What followed was roughly a month — from late July through August 1940 — of an act of conscience carried out one pen-stroke at a time. Chiune Sugihara wrote transit visas by hand, hour after hour after hour, far beyond any normal working day. He wrote until his hand cramped and ached; by his wife's account, she massaged his hand at night so that he could keep writing the next day. He reportedly stopped laboring over the fine bureaucratic details and simply issued the visas as fast as he could physically form the words — because he understood, with total clarity, that every sheet of paper he completed was a human life that might be carried out of the trap.
He issued thousands of transit visas. And because a single visa could cover an entire family, the number of people who could escape on the visas Sugihara wrote was greater still — the estimates run into the thousands, with the number commonly cited around six thousand lives.
In late summer 1940, Sugihara was finally forced to leave. The consulate was closing; he was reassigned.
And the most enduring images of this story come from those final hours.
Sugihara did not stop. He kept writing visas to the very end — and when the consulate itself was closed, he kept writing in his hotel. And then, as he boarded the train that would carry him away from Kaunas, he was still writing. As the train stood at the platform and then began to move, Chiune Sugihara was handing visas — and, by the accounts, even blank pages bearing the consular stamp and his signature, for others to complete — out through the window of the railway carriage, into the hands of the refugees who had followed him to the station.
By one of the most-quoted accounts, as the train pulled away, Sugihara bowed to the people on the platform and said that he was sorry — that he could write no more, and asked their forgiveness. And from the crowd, someone called back that they would never forget him.
The "Sugihara survivors" used those visas. They crossed the Soviet Union, reached Japan, and traveled onward — and many of them lived because of it.
Sugihara's choice cost him as he had known it might. After the war, he was let go from the Japanese Foreign Ministry, and spent his later years in modest work, far from the world of diplomacy.
And he said almost nothing about what he had done. For decades, Chiune Sugihara did not publicize the month of visas. He lived quietly. Many of the people whose lives he had saved did not know where he had gone, or even, for a long time, his full name.
But the survivors looked for him. Over the years they searched for the diplomat who had signed their visas — and, eventually, they found him.
In 1984, Yad Vashem — the authority that honors those who risked everything to save others during the Holocaust — named Chiune Sugihara Righteous Among the Nations. He was the first Japanese person ever to receive that honor.

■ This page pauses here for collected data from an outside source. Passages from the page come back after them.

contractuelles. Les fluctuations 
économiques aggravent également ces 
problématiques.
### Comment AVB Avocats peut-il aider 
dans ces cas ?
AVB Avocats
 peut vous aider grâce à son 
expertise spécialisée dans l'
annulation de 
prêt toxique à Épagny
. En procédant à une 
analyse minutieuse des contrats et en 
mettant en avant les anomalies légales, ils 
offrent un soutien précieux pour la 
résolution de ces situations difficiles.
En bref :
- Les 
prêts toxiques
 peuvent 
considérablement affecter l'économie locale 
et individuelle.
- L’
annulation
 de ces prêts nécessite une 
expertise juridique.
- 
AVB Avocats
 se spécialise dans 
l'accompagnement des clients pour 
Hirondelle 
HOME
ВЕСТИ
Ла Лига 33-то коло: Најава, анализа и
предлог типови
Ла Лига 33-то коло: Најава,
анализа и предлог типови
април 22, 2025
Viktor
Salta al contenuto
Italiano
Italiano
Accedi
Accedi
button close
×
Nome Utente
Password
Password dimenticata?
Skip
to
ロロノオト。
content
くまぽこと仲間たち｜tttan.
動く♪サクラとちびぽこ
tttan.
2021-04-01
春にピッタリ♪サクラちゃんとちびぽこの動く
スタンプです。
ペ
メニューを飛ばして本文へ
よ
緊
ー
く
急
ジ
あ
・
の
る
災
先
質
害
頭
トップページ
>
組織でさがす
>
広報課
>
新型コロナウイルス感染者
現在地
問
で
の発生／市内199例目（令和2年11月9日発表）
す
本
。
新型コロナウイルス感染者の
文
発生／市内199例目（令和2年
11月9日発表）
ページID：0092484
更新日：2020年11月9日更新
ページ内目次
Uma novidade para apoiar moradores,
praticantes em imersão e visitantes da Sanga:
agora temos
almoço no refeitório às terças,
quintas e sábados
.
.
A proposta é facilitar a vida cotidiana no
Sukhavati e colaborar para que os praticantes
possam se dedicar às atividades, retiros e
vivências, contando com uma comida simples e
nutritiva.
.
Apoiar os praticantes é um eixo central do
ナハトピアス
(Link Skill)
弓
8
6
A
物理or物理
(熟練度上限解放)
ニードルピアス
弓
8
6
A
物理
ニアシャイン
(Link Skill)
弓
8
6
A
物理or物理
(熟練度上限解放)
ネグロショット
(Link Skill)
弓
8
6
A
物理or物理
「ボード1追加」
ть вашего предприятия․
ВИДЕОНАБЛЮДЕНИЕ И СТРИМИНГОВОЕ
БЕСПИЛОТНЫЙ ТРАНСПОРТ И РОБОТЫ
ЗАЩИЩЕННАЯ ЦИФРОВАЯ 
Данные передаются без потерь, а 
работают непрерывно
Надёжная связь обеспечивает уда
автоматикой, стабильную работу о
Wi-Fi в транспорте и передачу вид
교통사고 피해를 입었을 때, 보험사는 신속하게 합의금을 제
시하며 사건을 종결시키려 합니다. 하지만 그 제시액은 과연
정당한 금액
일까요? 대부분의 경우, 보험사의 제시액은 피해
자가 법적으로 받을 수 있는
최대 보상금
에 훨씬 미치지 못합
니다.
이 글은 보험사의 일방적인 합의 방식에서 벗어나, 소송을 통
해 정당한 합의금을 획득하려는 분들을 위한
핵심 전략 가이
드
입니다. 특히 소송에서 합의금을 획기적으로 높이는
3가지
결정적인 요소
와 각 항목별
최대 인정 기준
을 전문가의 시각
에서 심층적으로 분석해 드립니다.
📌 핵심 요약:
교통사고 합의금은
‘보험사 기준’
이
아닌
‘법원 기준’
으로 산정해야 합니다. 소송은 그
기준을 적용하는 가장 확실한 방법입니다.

Chiune Sugihara died on July 31, 1986. It is often told that his own neighbors in Japan did not know what he had done — until a delegation of foreign visitors, survivors and dignitaries among them, arrived to honor the quiet old man who lived among them.
The people he saved had children, and those children had children. The descendants of the refugees who escaped on Chiune Sugihara's hand-written visas now number in the tens of thousands.
He had been one diplomat, at one consulate gate, with one pen — and a month in which he decided that the orders from his capital weighed less than the people in front of him.